Berita Nasional – Sidang Lanjutan Kasus Kekerasan SMA 3

0
550

Agenda sidang lanjutan atas perkara kekerasan yang terjadi di SMA 3 menghadirkan 2 terdakwa yakni JS serta W segera digelar pada Pengadilan Negeri Jakarta Selatan (PN Jaksel). Diketahui bahwa kedua terdakwa diperiksa pada persidangan tersebut. “Untuk agenda sidang pada pemeriksaan terdakwa yakni terdakwa JS juga W,” ujar kuasa hukum dari kedua terdakwa tersebut, Hendarsam Marantoko saat dihubungi pada hari Selasa (30/9/2014).

Hingga sejauh ini, saksi yang telah dihadirkan pada persidangan tersebut berjumlah 21 orang. Ibunda dari korban yangbernama Afriand Caesar (16), Diana Dewi juga sudah dihadirkan menjadi saksi dalam sidang pada hari Kamis (25/9) yang lalu. Persidangan segera dilangsungkan dengan cara tertutup pada ruang sidang anak Sarwata di PN Jaksel‎. Dua terdakwa yang segera disidang yakni JS merupakan alumni dari SMA 3 sedangkan W merupakan siswa yang duduk di kelas XII. Menurut rencana, sidang segera digelar pada pukul 12.00 WIB ataupun 13.00 WIB.
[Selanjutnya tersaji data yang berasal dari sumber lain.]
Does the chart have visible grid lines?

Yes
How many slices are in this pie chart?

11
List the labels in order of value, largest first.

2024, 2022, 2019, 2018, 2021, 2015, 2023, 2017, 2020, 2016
Selain dari itu, PN Jaksel pun juga segera mengadakan sidang atas kasus yang sama terhadap terdakwa bernama Dwiki Hendra (18). ‎Dwiki sendiri merupakan siswa kelas XII dari SMA 3 yang juga diduga telah terlibat pada kasus itu. Menurut rencana, Dwiki segera melakoni sidang dalam agenda berupa pemeriksaan saksi di pukul 14.00 WIB. W serta JS adalah terdakwa yang kesekian pada deretan siswa serta alumni dari SMA 3 yang telah terlibat pada kasus kekerasan yang telah meminta korban siswa kelas X dan tergabung pada ekstrakurikuler pencinta alam ini.
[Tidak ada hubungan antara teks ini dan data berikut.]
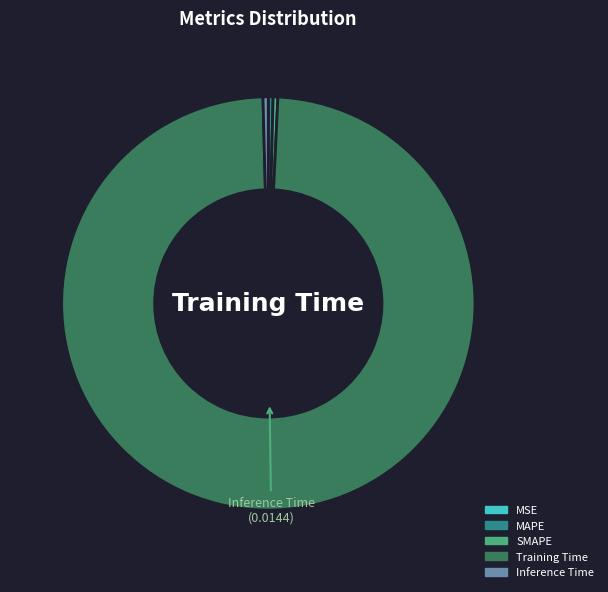

Is the sum of SMAPE and Inference Time greater than half?

No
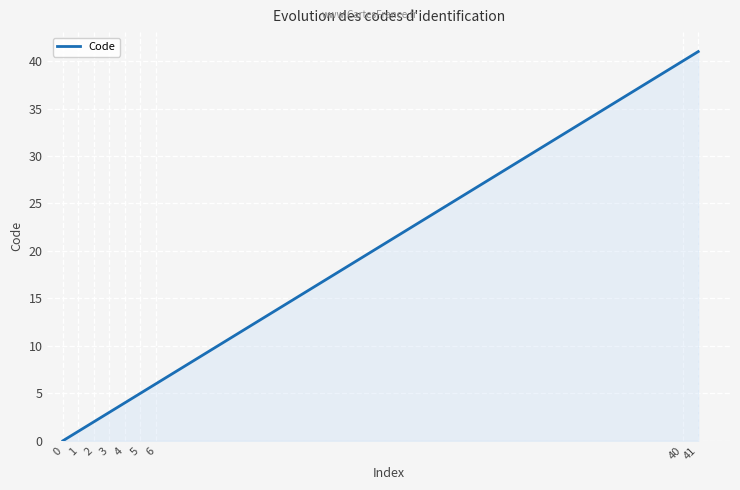

What is the difference between the second highest and minimum values?

40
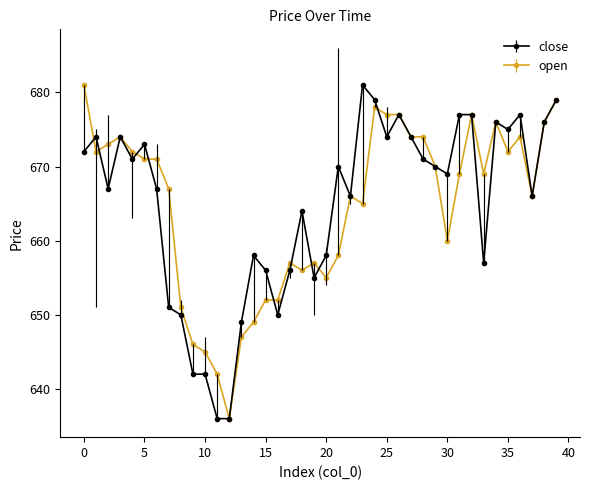

What are all the series names shown in the legend?

close, open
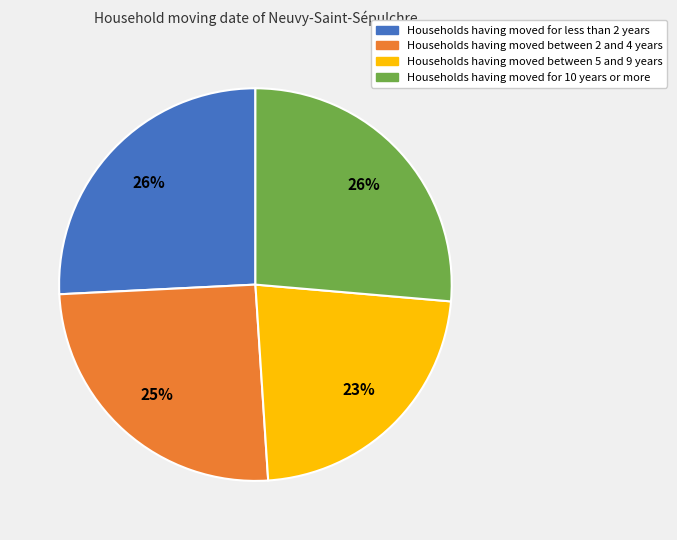

How many segments does this pie chart have?

4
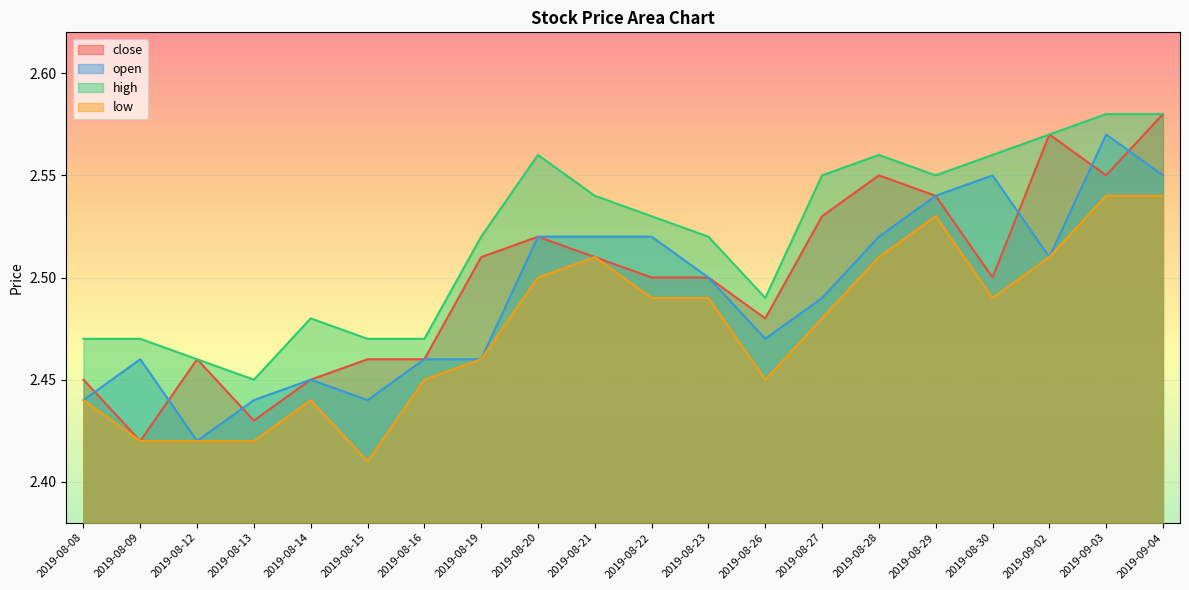

True or false: high and open intersect in this chart.

False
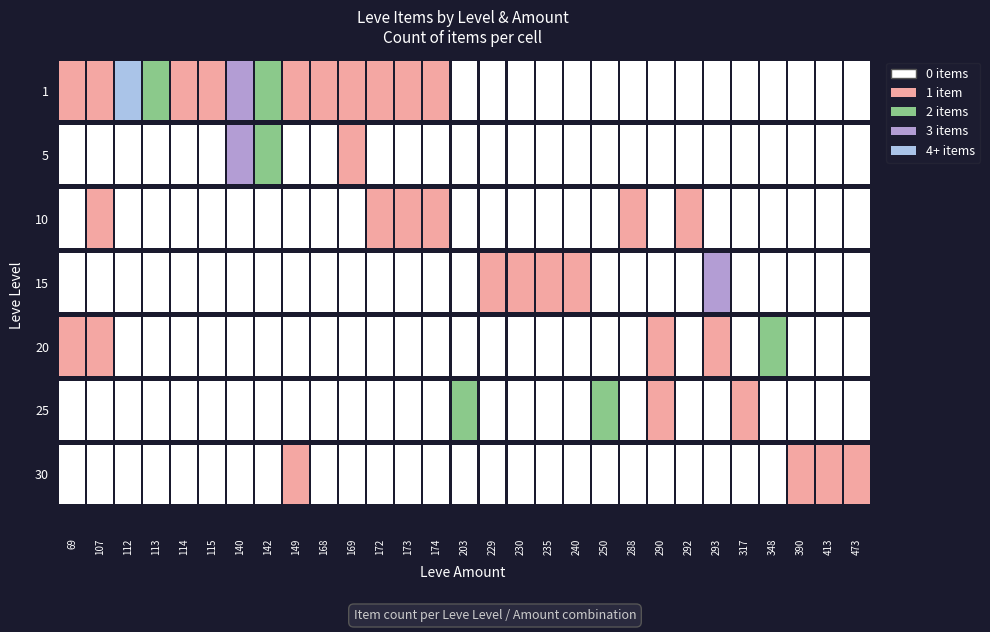

What is the greatest value displayed?

4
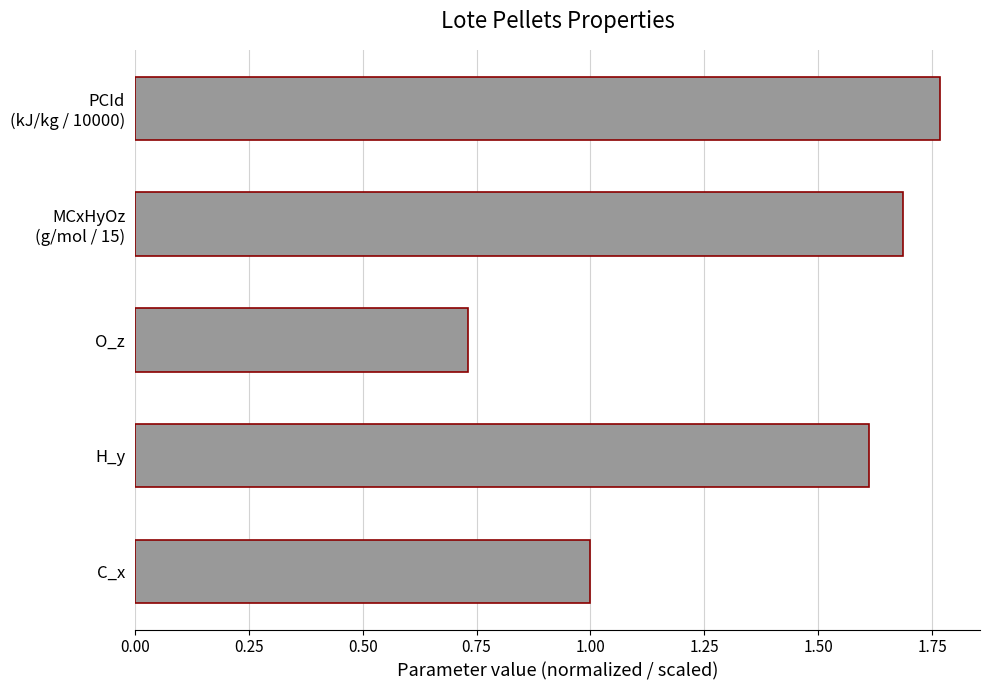

Rank the categories by value from lowest to highest.

O_z, C_x, H_y, MCxHyOz
(g/mol / 15), PCId
(kJ/kg / 10000)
Pada sebelumnya diketahui bahwa 4 orang terdakwa yang mana adalah siswa kelas XII sudah menjalani proses ‎persidangan serta sudah diganjar dengan hukuman selama 1,5 tahun masa percobaan dan 2 tahun kurungan penjara. Polisi lalu kembali menyidik 4 orang tersangka lain yang berinisial W, JS, M serta F. untuk saat ini, baru W serta JS yang mana berkas perkaranya sudah berhasil masuk di meja pengadilan‎. Insiden ini telah memukul dunia pendidikan di Indonesia dan diharap agar tak terulang kembali di masa mendatang.